任务 A: 在原文段落中，city_stats表以哪一列作为主键？
任务 B: 请列出原文段落中从sqlalchemy导入的全部名称。

本文将详细介绍如何使用LLamaIndex进行结构化数据查询。具体内容包括：

设置：定义示例SQL表
构建表索引：从SQL数据库到表模式索引
使用自然语言SQL查询：如何使用自然语言查询SQL数据库

我们将以一个包含城市/人口/国家信息的玩具示例表进行演示。

设置

首先，使用SQLAlchemy设置一个简单的SQLite数据库：

from sqlalchemy import create_engine, MetaData, Table, Column, String, Integer, insert

# 创建SQLite数据库引擎
engine = create_engine("sqlite:///:memory:")
metadata_obj = MetaData()

# 创建city_stats表
table_name = "city_stats"
city_stats_table = Table(
    table_name,
    metadata_obj,
    Column("city_name", String(16), primary_key=True),
    Column("population", Integer),
    Column("country", String(16), nullable=False),
)
metadata_obj.create_all(engine)

# 插入一些数据
rows = [
    {"city_name": "Toronto", "population": 2731571, "country": "Canada"},
    {"city_name": "Tokyo", "population": 13929286, "country": "Japan"},
    {"city_name": "Berlin", "population": 600000, "country": "Germany"},
]
for row in rows:
    stmt = insert(city_stats_table).values(**row)
    with engine.begin() as connection:
        connection.execute(stmt)

构建表索引

接下来，我们将使用LLamaIndex将SQLAlchemy引擎包装成SQLDatabase，以便在LLamaIndex中使用：

from llama_index import SQLDatabase

# 包装SQLAlchemy引擎
sql_database = SQLDatabase(engine, include_tables=["city_stats"])

使用自然语言SQL查询

一旦我们构建了SQL数据库，就可以使用NLSQLTableQueryEngine构建自然语言查询，将自然语言合成SQL查询：

from llama_index import NLSQLTableQueryEngine

# 创建查询引擎
query_engine = NLSQLTableQueryEngine(
    sql_database=sql_database,
    tables=["city_stats"],
)

# 自然语言查询
query_str = "Which city has the highest population?"
response = query_engine.query(query_str)

数据摘录:
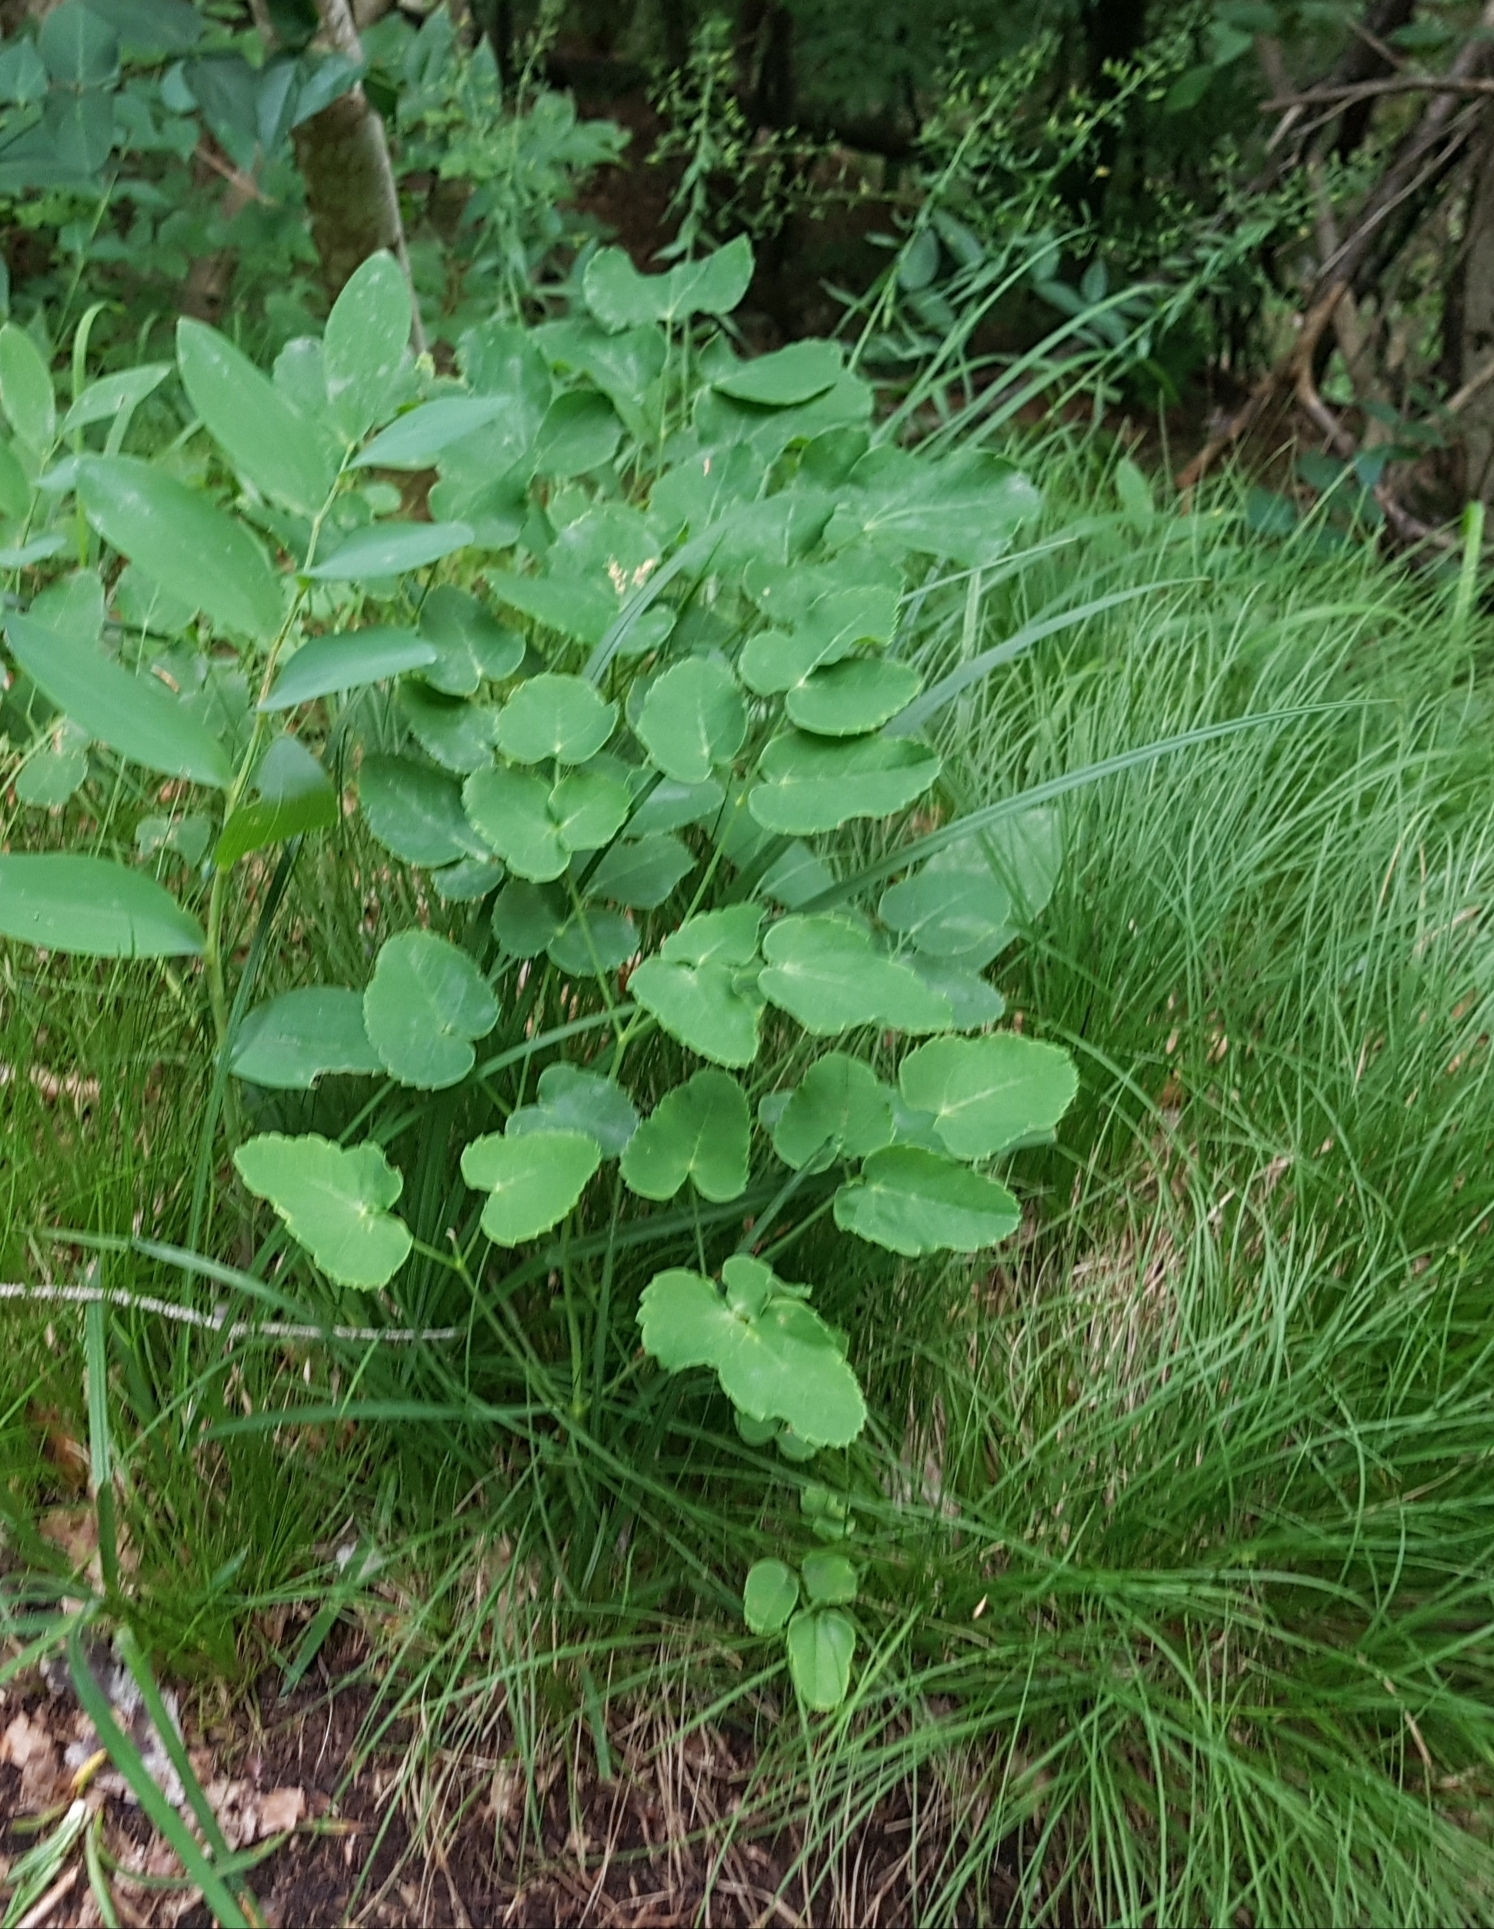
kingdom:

任务结果 A: city_name列。

任务结果 B: create_engine、MetaData、Table、Column、String、Integer、insert